DETROIT — Former Ford Motor Co. CEO Mark Fields was fond of saying the automaker had "one foot in today and one foot in tomorrow."
His successor, Jim Hackett, rejected that two-pronged approach to the business, noting at his 2017 introductory press conference that "you won't hear us talking about emerging versus core." But by appointing Joe Hinrichs as president of automotive and Jim Farley as president of new business, technology and strategy last year, Hackett still effectively split the responsibilities of his top two lieutenants between today and tomorrow.
Hackett's latest management shake-up — the abrupt retirement of Hinrichs, 53, and the promotion of Farley, 57, to COO — was an admission that Ford needed a singular strategic vision more seamlessly integrating connectivity, electrification and emerging mobility services.
"It's my judgment the time is to move with urgency now to integrate and accelerate Ford's transformation into this higher-growth, higher-margin business," Hackett told reporters, calling Farley "a partner who will work together to unite the Ford businesses."
Farley's many responsibilities include oversight of product development, purchasing, manufacturing, marketing, sales, service and quality — in addition to his leadership of Ford Smart Mobility, Ford Autonomous Vehicles and the company's partnership with self-driving startup Argo AI.
"There will be no chasm in this relationship between all those capabilities, and that's the advantage we get with this move," Hackett said.
Farley's job will be to not only launch popular new products, but also to integrate new vehicle architectures with software that will allow Ford to collect data, offer over-the-air updates and better prepare for an autonomous future.
While that has essentially always been Ford's goal under Hackett, running the business along two parallel tracks proved troublesome, even with profit machines such as the F-series franchise. In a goodbye letter to employees, Hinrichs noted that Ford has missed its financial targets in each of the last four years, including a 99 percent drop in 2019 net income, and analysts were disappointed by the automaker's underwhelming 2020 outlook.

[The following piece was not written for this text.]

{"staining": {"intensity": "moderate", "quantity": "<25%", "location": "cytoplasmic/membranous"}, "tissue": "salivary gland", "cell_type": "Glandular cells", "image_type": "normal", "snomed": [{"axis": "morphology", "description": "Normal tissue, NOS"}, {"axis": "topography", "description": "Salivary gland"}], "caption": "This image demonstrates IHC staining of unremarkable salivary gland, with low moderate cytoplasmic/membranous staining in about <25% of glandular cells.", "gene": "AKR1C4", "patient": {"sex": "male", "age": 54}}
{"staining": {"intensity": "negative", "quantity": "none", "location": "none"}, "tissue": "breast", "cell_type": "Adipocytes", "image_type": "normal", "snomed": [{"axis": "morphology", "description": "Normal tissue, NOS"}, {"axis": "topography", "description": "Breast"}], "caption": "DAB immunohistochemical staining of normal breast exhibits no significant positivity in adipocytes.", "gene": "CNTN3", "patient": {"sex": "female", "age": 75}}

Although Hackett was hired as CEO to speed Ford's decision-making and move it away from the today/tomorrow paradigm Fields preached, the automotive newcomer said it has taken some time to learn how exactly Ford could "straddle these two eras."
"We cannot change all the vehicles at the same time, unlike a technology company," he said. "Architectures don't move that quickly. ... We're now in execution mode. What the company needs is to come together behind this vision."